If you fancy a longer ride on the water, you can negotiate a boat tour around Tanjung Pinang harbor from the pier at the end of Jalan Plantar II (aim for about IDR280,000, or $30, for up to four hours). After taking a closer view of the busy portside activities, make your way to the north side of the bay to the village of Senggarang, which boasts traditional stilted houses and an ancient Buddhist temple complex. From here, you can also ride up the Ular River, past scenic mangrove forests and onto the Snake River Temple, another Buddhist house of worship, which takes about an hour to get to.
Where to stay in Bintan
Tanjung Pinang has numerous budget options for an overnight stay. Near the promenade, Bintan Panorama Hotel (21 Jln Haji Agus Salim, +62 771 313759) offers clean, no-frills rooms from $25. Closer to the action is Hotel Lesmina (29A Jln Pasar Ikan, +62 771 315000), which is located right beside the busy market. Rooms here are cheap and basic, but the suites offer good value from $20.

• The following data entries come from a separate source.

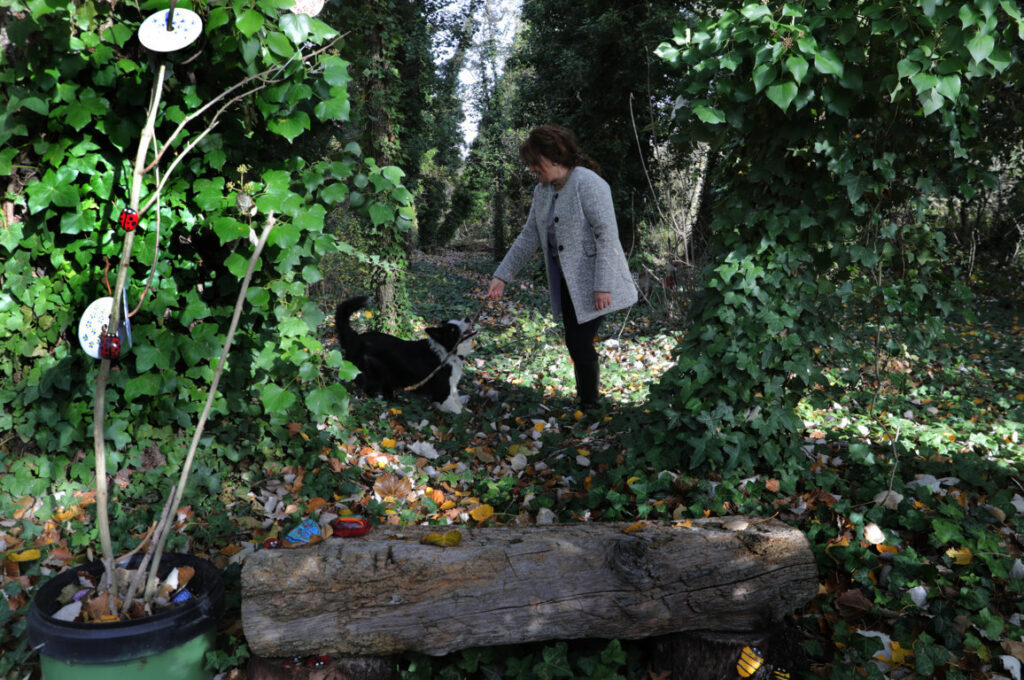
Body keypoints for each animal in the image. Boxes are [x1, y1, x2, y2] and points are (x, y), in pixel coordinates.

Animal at [337, 294, 477, 411]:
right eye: (453, 330)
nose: (468, 318)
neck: (448, 351)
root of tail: (356, 338)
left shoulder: (452, 385)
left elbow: (457, 400)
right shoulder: (441, 393)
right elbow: (458, 411)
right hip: (376, 373)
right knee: (370, 390)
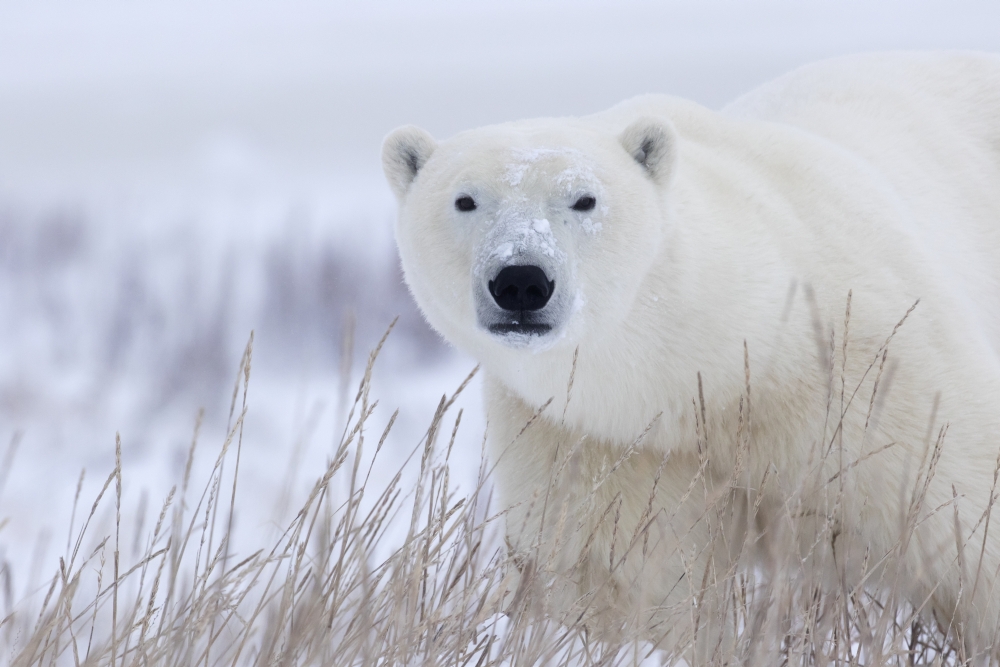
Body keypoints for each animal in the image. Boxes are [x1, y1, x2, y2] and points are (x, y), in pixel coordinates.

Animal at [382, 52, 1000, 661]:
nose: (521, 281)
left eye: (584, 199)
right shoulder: (604, 441)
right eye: (465, 200)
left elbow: (967, 530)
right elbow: (624, 581)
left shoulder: (873, 379)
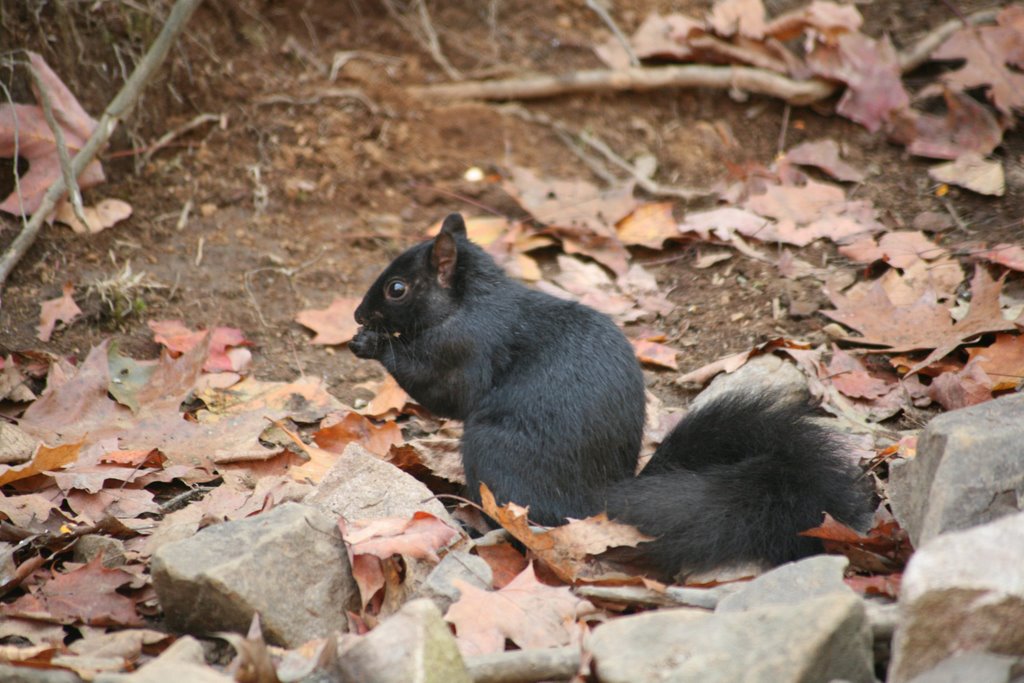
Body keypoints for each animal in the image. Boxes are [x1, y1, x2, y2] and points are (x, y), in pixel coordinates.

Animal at [352, 214, 872, 577]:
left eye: (397, 288)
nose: (358, 315)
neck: (469, 302)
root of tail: (593, 503)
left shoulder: (465, 348)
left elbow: (441, 392)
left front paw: (371, 345)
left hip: (494, 451)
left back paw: (478, 525)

If you still want to stay at a resort, most are along the north coast of the island, about an hour drive from Tanjung Pinang. The Bintan Resorts group has a range of four- and five-star accommodations – you can’t go too wrong with any of them, though they are decidedly more up-market than the hotels mentioned above in both setting and price. For a mid-range budget, Nirwana Gardens has five types of accommodations in itself, with hotel rooms, villas and chalets, starting from $95 at the Nirwana Beach Club and $155 at the Nirwana Resort Hotel. Rooms at the Bintan Lagoon Resort start from $130. Both resorts have been around for more than a decade, but the latter is the only hotel on the island to boast its own private ferry terminal at Pasir Panjang.
For luxury options, the recently-revamped Angsana (from $310), with a fountain-style pool filled with floats as well as a baby sea turtle release programme, is great for families, while its sister hotel, Banyan Tree (from $570), which only offers villas, is more suitable for couples looking for a quiet getaway. For the more active, Club Med (from $532) has a whole spectrum of sports facilities to keep you busy, including four tennis courts, an indoor area for basketball, badminton, squash and other games, and two swimming pools. You can also try outdoor sports like windsurfing and aqua gym, or give the Flying Trapeze Academy a go.
There are six fast ferry services daily (from 8.30am until 6.20pm) from Singapore’s Tanah Merah Ferry Terminal to Sri Bintan Pura Terminal in Tanjung Pinang for $50 return.